Maintenance gets partial help. AI can flag outdated content and prompt reviews. But detection is not the same as correction; someone must still update the material.
Incentives do not change. AI does not solve the collective action problem. If individuals bear the costs while the firm captures the benefits, the dynamic remains.
Trust can go either way. Effective retrieval builds trust; systems that surface wrong or outdated content destroy it. The hallucination problem is real and must be managed through confidence thresholds and epistemic safeguards—returning "I don't know" when retrieval confidence is low, rather than generating plausible-sounding errors7.
When Investment Makes Sense
The framework suggests conditions under which knowledge retrieval investment pays off:
Extraction efficiency is the binding constraint. If the firm has valuable knowledge that people cannot find or adapt efficiently, improving retrieval directly increases the equation's value side. If the constraint is elsewhere—knowledge doesn't exist, or the domain changes so fast that maintenance costs dominate—retrieval technology helps less.
A meaningful knowledge stock exists. AI search on an empty or poorly-maintained repository yields little. The precondition is that useful knowledge has been created and is at least minimally documented.
The organisational problems are at least manageable. If incentive misalignment is severe, if there is no ownership of maintenance, if trust has already collapsed, technology investment may be premature. These issues do not need to be fully solved, but they need to be addressed alongside the technology.
The firm can sustain the investment. Retrieval systems require ongoing maintenance, curation, and adaptation.
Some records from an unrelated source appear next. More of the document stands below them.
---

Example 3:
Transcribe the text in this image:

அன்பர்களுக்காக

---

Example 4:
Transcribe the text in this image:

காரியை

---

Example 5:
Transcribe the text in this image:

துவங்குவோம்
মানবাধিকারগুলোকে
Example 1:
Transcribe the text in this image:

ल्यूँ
A one-time implementation that degrades over time repeats the 1990s failure pattern.
Where these conditions hold—professional services firms with recurring problem types, substantial document stocks, and margin pressure driving interest in leverage—the investment case is strong. Where they do not, other interventions may be higher priority.
Open Questions
Several aspects remain unresolved:
The incentive problem has no clean solution. The best approaches combine multiple partial fixes. A satisfying general answer has not emerged from either the literature or practice.
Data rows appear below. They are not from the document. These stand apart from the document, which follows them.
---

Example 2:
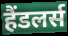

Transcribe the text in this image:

हैंडलर्स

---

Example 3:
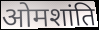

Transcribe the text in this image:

ओमशांति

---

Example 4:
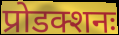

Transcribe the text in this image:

प्रोडक्शनः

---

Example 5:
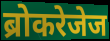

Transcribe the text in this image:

ब्रोकरेजेज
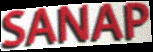
SANAP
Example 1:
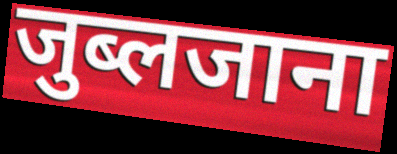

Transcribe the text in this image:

जुब्लजाना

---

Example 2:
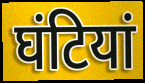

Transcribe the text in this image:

घंटियां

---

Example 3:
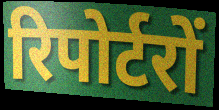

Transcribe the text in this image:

रिपोर्टरों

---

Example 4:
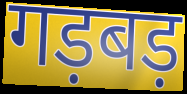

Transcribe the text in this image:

गड़बड़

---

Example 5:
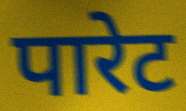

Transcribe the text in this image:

पारेट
The boundary between codifiable and tacit knowledge is unclear. Some expertise degrades when made explicit—checklists derived from expert judgment sometimes perform worse than the original intuition (Kahneman and Klein, 2009). Identifying in advance which knowledge falls into this category is difficult.
Sector differences matter but are under-theorised. The economics differ substantially between professional services (high frequency, high value, project-based discontinuity) and manufacturing (operational knowledge, slower change, different retrieval needs). The framework applies generally, but optimal interventions differ.
References
Barnett, S., et al. (2024) 'Seven Failure Points When Engineering a Retrieval Augmented Generation System', arXiv preprint.
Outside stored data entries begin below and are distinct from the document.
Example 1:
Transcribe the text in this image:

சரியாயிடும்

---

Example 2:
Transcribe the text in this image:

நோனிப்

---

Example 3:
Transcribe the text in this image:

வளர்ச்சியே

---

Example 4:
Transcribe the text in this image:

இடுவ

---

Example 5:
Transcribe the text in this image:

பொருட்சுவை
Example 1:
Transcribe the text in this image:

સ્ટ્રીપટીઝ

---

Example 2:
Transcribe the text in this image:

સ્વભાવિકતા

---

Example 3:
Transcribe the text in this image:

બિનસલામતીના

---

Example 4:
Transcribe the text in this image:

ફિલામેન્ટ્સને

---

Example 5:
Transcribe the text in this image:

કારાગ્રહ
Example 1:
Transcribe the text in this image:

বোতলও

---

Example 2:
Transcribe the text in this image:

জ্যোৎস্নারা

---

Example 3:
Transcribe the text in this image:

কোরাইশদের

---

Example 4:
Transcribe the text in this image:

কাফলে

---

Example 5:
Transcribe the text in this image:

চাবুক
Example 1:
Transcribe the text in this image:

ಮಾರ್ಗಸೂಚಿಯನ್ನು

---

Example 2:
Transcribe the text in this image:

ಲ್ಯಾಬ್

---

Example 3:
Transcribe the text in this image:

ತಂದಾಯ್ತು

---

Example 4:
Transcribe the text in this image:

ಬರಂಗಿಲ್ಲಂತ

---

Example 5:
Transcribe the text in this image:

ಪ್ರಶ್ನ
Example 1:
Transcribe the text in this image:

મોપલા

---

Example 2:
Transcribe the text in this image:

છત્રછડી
Davenport, T.H. and Prusak, L. (1998) Working Knowledge: How Organizations Manage What They Know. Boston: Harvard Business School Press.
Kahneman, D. and Klein, G. (2009) 'Conditions for Intuitive Expertise: A Failure to Disagree', American Psychologist, 64(6), pp. 515-526.
Luan, Y., et al. (2021) 'Sparse, Dense, and Attentional Representations for Text Retrieval', Transactions of the Association for Computational Linguistics, 9, pp. 329-345.
Microsoft (2024) Service Limits for Tiers and SKUs - Azure AI Search. Available at: learn.microsoft.com [Accessed 4 Jan 2026].
O'Leary, D.E. (2016) 'Is Knowledge Management Dead (or Dying)?', Journal of Decision Systems, 25(sup1), pp. 509-530.
Panopto (2018) Workplace Knowledge and Productivity Report. Available at: panopto.com [Accessed 4 Jan 2026].
Romer, P.M. (1990) 'Endogenous Technological Change', Journal of Political Economy, 98(5), pp. S71-S102.
Storey, J. and Barnett, E. (2000) 'Knowledge Management Initiatives: Learning from Failure', Journal of Knowledge Management, 4(2), pp. 145-156.